By Pam Martens and Russ Martens: March 2, 2015
Fed Chairman Janet Yellen fielded questions last Wednesday before a combative House Financial Services Committee. Tempers flared, fingers stabbed the air, arms waved wildly as House reps expressed pent up frustrations with how the Federal Reserve is handling the economy. At times, Yellen answered curtly and at one point rolled her eyes at questioning from Congressman Scott Garrett (R-NJ) who insinuated that Yellen had politicized her office by meeting so frequently with President Obama and Treasury Secretary Jack Lew.
The anger and frustration were evident from both sides of the aisle. Congressman Michael Capuano, (D-MA), was incensed that the largest, most dangerous Wall Street banks are still being allowed to fail their living wills. Capuano read a portion of a statement from FDIC Vice Chair, Thomas Hoenig, which stated that these living wills “provide no credible or clear path through bankruptcy that doesn’t require unrealistic assumptions and direct or indirect public support.”
Capuano barked at Yellen “if they don’t meet your requirements at the third try, what you said is…something along the lines that you’d be upset.” Yellen responded that what she had said was “we will find them to be not credible if we do not see progress…” Capuano interrupted in frustration: “Would you break them up?” Yellen responded that the banks would have two years to show that they had made changes.

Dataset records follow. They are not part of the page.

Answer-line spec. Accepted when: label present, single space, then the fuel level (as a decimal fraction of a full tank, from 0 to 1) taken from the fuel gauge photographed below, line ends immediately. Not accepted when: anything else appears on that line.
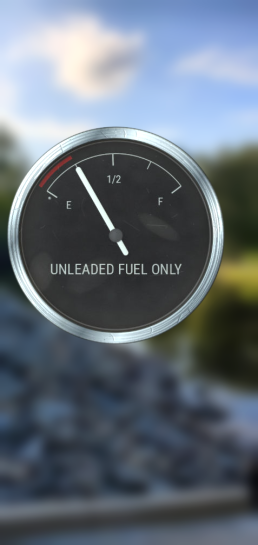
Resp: 0.25
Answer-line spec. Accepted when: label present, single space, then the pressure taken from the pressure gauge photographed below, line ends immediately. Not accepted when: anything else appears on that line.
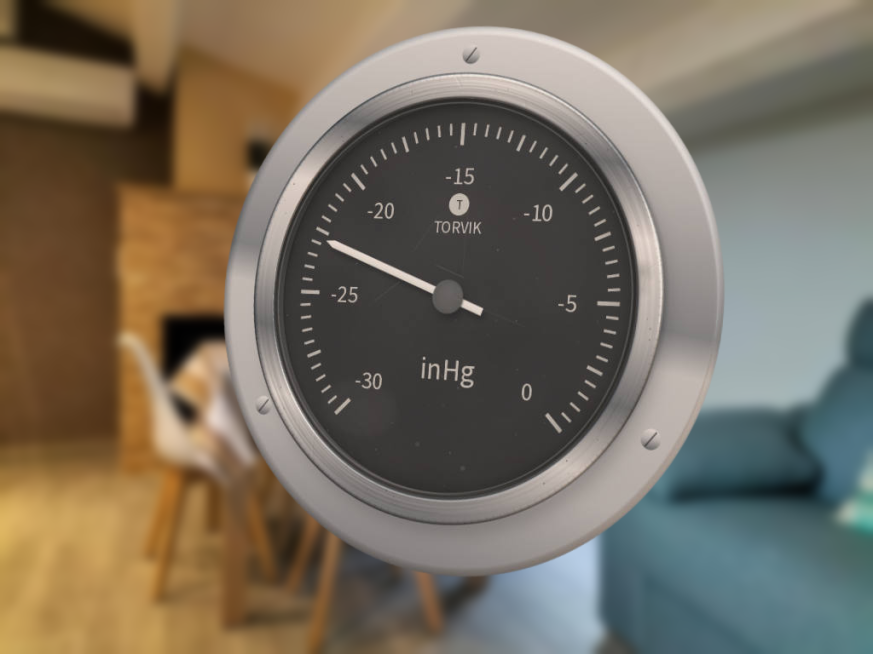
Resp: -22.75 inHg
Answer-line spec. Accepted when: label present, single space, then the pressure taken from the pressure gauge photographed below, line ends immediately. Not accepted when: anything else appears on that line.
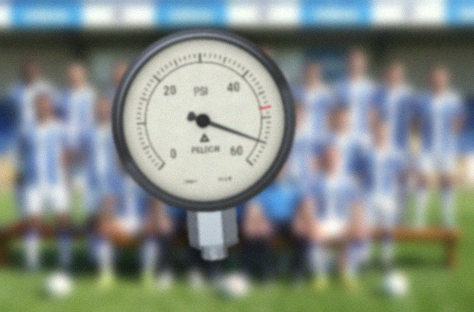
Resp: 55 psi
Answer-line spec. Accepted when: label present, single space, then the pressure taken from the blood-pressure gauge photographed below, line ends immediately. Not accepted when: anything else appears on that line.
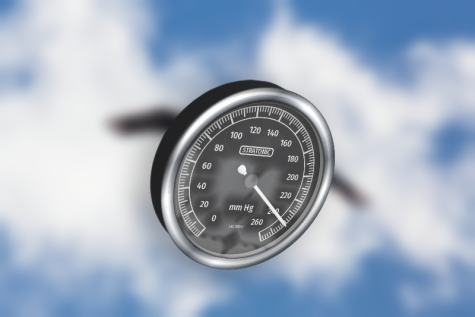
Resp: 240 mmHg
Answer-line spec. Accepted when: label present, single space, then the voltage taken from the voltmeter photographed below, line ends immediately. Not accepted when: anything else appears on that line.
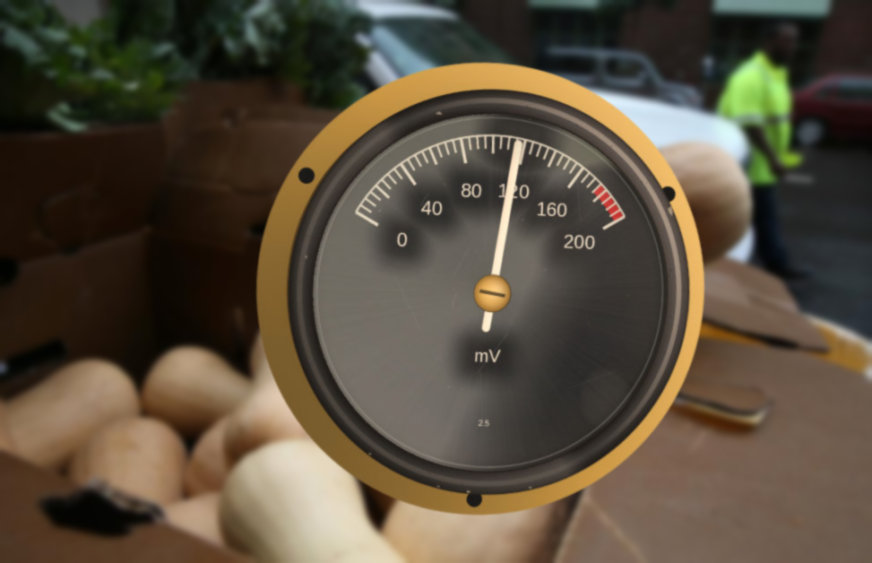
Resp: 115 mV
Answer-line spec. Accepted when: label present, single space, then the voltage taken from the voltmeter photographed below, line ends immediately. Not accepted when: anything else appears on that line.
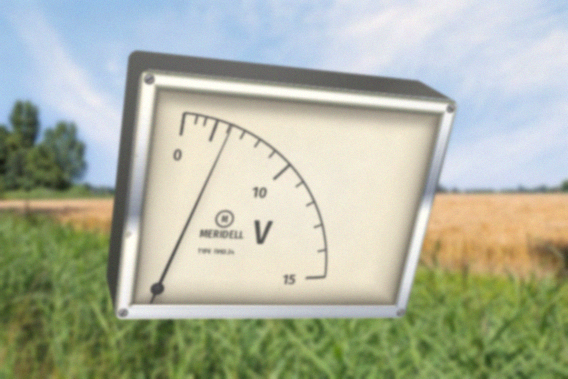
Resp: 6 V
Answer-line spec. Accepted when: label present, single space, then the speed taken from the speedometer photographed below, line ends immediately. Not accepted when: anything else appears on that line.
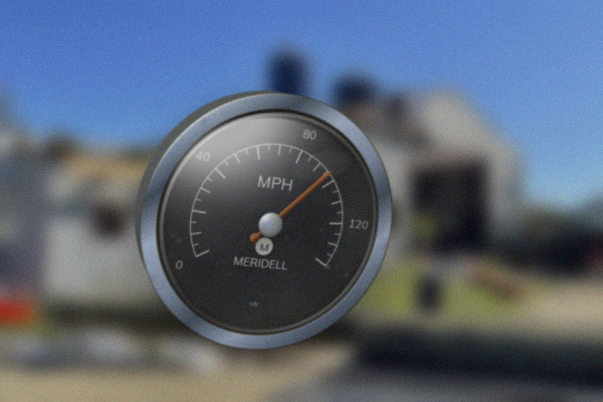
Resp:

Visibly showing disgust at the answer, Capuano said: “So five years after Dodd-Frank, they still have potentially three years before there are any serious consequences to prove to you that they no longer offer a threat to the entire U.S. economic system.” Yellen responded that the Fed had put higher capital standards in place. Capuano said that these capital standards have been found insufficient by everyone who studies these matters “except the Fed.”
Congressman Brad Sherman (D-CA) asked Yellen about the fact that the New York Fed represents less than 20 million people in their district but has a permanent seat on the Federal Open Market Committee which sets monetary policy. He said the San Francisco Fed represents 65 million people – three times more than New York. He argued that New York isn’t three times more important than San Francisco and asked if Yellen would support a permanent seat on the Fed for the San Francisco Fed. Yellen said that would take Congressional action.
Sherman also questioned Yellen about plans at the Fed to take away the “punch bowl,” that is, hike interest rates. Sherman said that members of the committee were in touch with constituents in their various districts and said “It ain’t good out there.”
Following accusations of political bias from Congressman Garrett early in the hearing, Congressman Sean Duffy (R-WI) picked up on the same theme later in the hearing. Duffy asked about a speech Yellen gave two weeks before the Presidential election on income inequality, grilling Yellen on which political party was pushing that same theme. Yellen said she had heard politicians on both sides of the aisle lament income inequality. Duffy aggressively sparred with Yellen, saying that if he polled everyone in the room as to which party made income inequality a political issue in the last election, everyone would get it right.
Congressman Al Green (D-TX) asked about the chasm that’s developing between the very, very rich and the rest of us. Yellen said all of us treasure living in a society where people who work hard and play by the rules can get ahead and we’ve seen that in this country generation after generation. Yellen said the rise of income inequality has been “inexorable” since the 1980s.
What wasn’t addressed in the hearing is that the rise of $1 trillion and $2 trillion dollar Wall Street banks has accompanied the rise in income inequality. It’s really quite a simple matter. These mega banks have served as an institutionalized mechanism to asset strip the middle class and the poor through outrageously high interest rates on credit cards, mortgages, management of 401(k) plans where two-thirds of a worker’s assets are stripped away over a lifetime of work.
These mega banks have collected the vast majority of deposits in the country and are now using those very deposits against the middle class and the poor. Instead of making prudent business loans and paying a higher rate of interest from those loans to depositors, banks have turned the deposits into a source of low-cost capital for casino bets while the Fed has looked the other way without meaningful regulatory response.
No clearer example exists than the London Whale episode at JPMorgan Chase. Rather than use its own capital to make wild derivative bets to boost profits for the house, JPMorgan used depositors’ money in its insured bank unit. It had been doing this for some time but was caught in 2012 when the press reported the bets had grown so large that they were distorting the market. At least $6.2 billion of bank deposits were lost in that operation.
JPMorgan’s national bank supervisor, the Office of the Comptroller of the Currency (OCC) found that “The credit derivatives trading activity constituted recklessly unsafe and unsound practices,” and “was part of a pattern of misconduct….”
Since that time, JPMorgan has been repeatedly charged with one violation after another. And yet, the Federal Reserve has not broken it up. The anger on the House Financial Services Committee is a tepid reflection of the growing anger among average Americans at the gross incompetence of the Federal Reserve as a regulator.